— SOURCE PASSAGE —
Iran’s IRGC was always a Terrorist Organization, the Designation Rather Came Late.
On April 8th, the Trump administration announced its intention to designate the Iranian Revolutionary Guard Corps (IRGC), otherwise known in Iran as the so-called ‘Islamic’ Revolutionary Guard Corps, as a terrorist organization, which led to heated debates on broadcast-media and on social media.
Whether the decision was right and whether it was sensible needs no further consideration. Yet the debate that followed needs to be addressed. Incidents that have taken place in the Middle East have to be considered along with their connection to the IRGC. Syria seems the appropriate conflict zone to start with.

— SHORT PROBLEM 1 —
Answer these from the IRGC designation passage:
(a) On what date did the Trump administration announce its intention to designate the IRGC as a terrorist organization?
(b) On which two kinds of media did the announcement lead to heated debates?
(c) Which conflict zone does the passage name as the appropriate one to start with?
— SHORT PROBLEM 2 —
Extend the IRGC designation passage, picking up right after its final sentence.

— EXTRACTED ENTRIES —
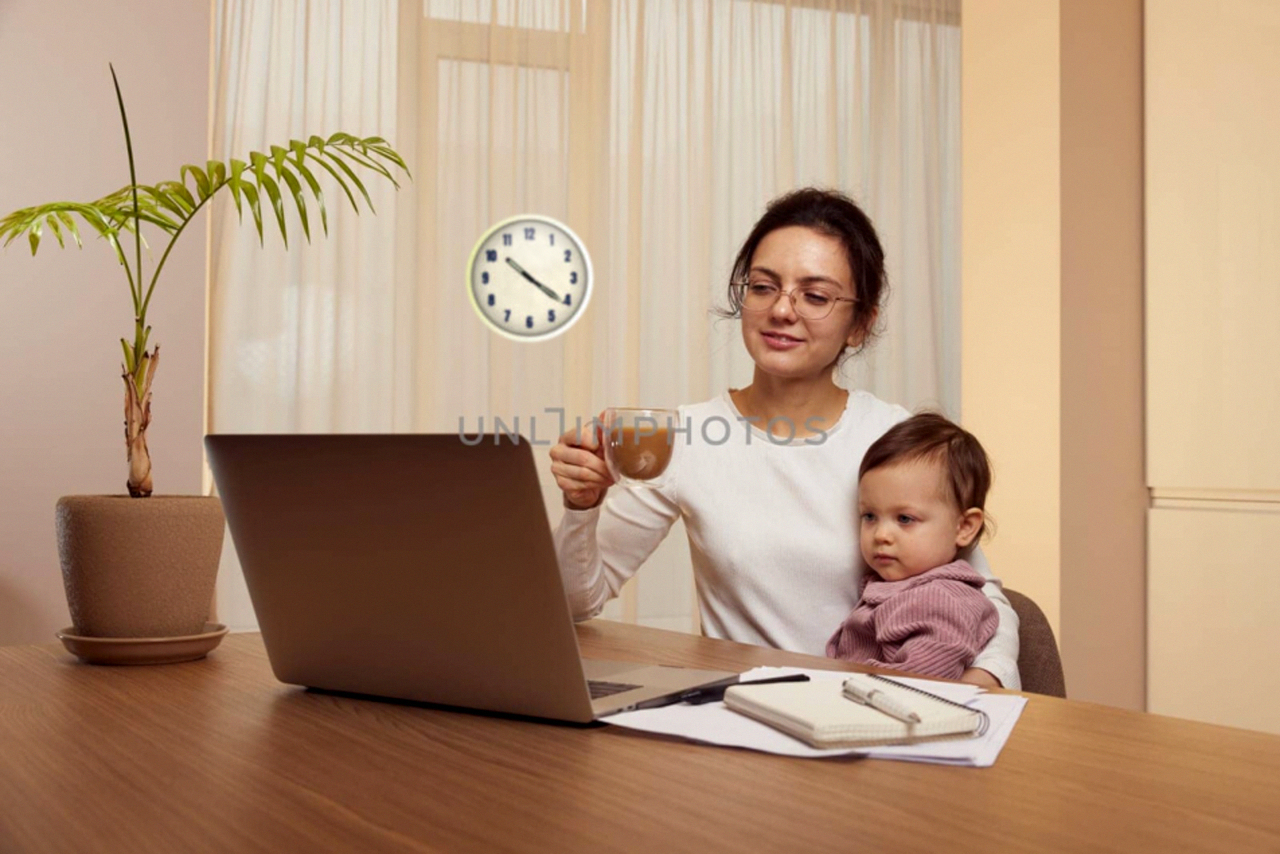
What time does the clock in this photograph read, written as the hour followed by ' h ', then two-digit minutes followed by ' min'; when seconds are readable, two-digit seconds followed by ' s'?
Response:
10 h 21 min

...

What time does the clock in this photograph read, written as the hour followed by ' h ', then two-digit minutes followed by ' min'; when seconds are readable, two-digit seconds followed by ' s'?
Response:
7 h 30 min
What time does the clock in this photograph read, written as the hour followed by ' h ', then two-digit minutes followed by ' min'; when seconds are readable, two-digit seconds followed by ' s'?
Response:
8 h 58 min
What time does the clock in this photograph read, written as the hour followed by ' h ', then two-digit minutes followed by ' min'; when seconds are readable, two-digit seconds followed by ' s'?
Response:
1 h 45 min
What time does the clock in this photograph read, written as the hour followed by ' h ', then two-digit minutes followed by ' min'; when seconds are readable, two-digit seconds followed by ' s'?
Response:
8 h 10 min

— OUTPUT 1 —
(a) April 8th.
(b) Broadcast media and social media.
(c) Syria.

— OUTPUT 2 —
In Syria, in 2011, a 13-year-old boy’s penis was cut off by the brutal Mukhabarat, which is the secret police of Syrian dictator Bashar al-Assad. The boy, Hamza Al-Khateeb, was returned to his family with his body mutilated. His head was swollen, purple and disfigured, and his body was a mass of welts, cigarette burns and wounds from bullets fired to injure, not to kill. Kneecaps smashed, neck broken, jaw shattered. The most brutal part of the torture was that, as mentioned earlier, his penis was cut off. After a video of his tortured-body was posted on YouTube, thousands of Syrians rallied and chanted “We Are All Hamza!”
The boy was among hundreds of children and teenagers who faced the same fate in the hands of Assad’s police and army, though it was the boy’s story that attracted more coverage at that the time.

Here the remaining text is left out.